Tuesday, December 01, 2015

Knitting Knews

and on its proper evening, too!

I've been slogging slowly along with the sock and the hat. I can do 10 rows on the sock, and 3 on the hat, before my hands can't take any more. But that's progress!


When I completed that top light brown/light gray triad, from there to the brim was one repeat of the colorwork pattern; it needs two more repeats before I finish the top in the light brown yarn. I don't know why my knitting on this one is so tight; I'm hoping I can get it to stretch a bit with blocking.


I got the heel turned last night. I'll try to get it circled up again so I can start on the foot, tonight.

And in other knitting news, I bought six more skeins of sock yarn yesterday.  My goal is eventually replacing all my store-bought socks with me-made socks (except for a very few pairs that I really like).
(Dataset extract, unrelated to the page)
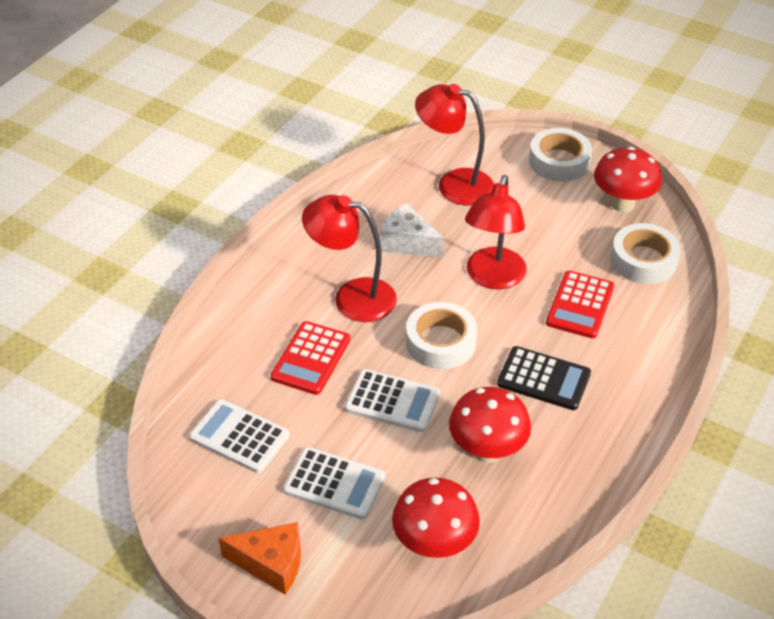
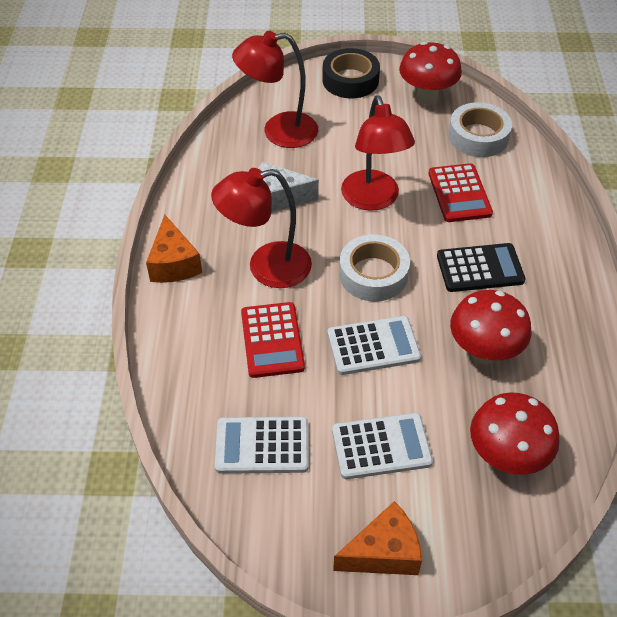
camera: 30 degrees left, 5 degrees up
(278, 262) = (173, 264): none -> orange cheese
(559, 161) = (350, 80): white tape -> black tape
My hand-knit inventory so far: one pair (my first attempt) that would fit a Percheron horse; one pair that's maybe two sizes too large - good bed-socks - and four that actually fit. This pair will be #5.

Yesterdays' book "review"

OK, sorry, I had to finish the thing last night before I felt I could really comment. And it's not much of a comment, because it's really not much of a book. Years ago I discovered the 1940's "madcap mysteries" lady, Craig Rice, and started collecting her books as I could find them. I don't have all of them yet and probably won't. Thing is, the poor lady was a raging alcoholic and single mom and her life was not that great, and cut short by the drinking when she was only like, 47. She wrote "comic" mysteries, most featuring a hard-drinking (surprise) Chicago lawyer named John Malone. His cohorts were likewise more or less hard-drinking (a LOT of drinking goes on in these books - I mean a LOT) musicians, guys, dolls, PR flaks, grainy and more-or-less competent or incompetent cops... Anyway, the one I read this time is 8 Faces at 3.  An old lady is murdered in a house where every clock (8 of them) has stopped at 3:00 a.m. It was no surprise to me when I read on a mystery reviewer's blog that she started with that premise with no idea at all why it happened that way, and just pantsed it all the way through. The explanation for the clocks is, frankly, a dud. But she probably owed her publisher the manuscript so she wrapped it up in dud-wrap and sent it in, and her books were apparently popular enough that nobody cared that the very premise of the title was stupid.

Sorry, maybe I wasn't in the mood to read Craig Rice this week.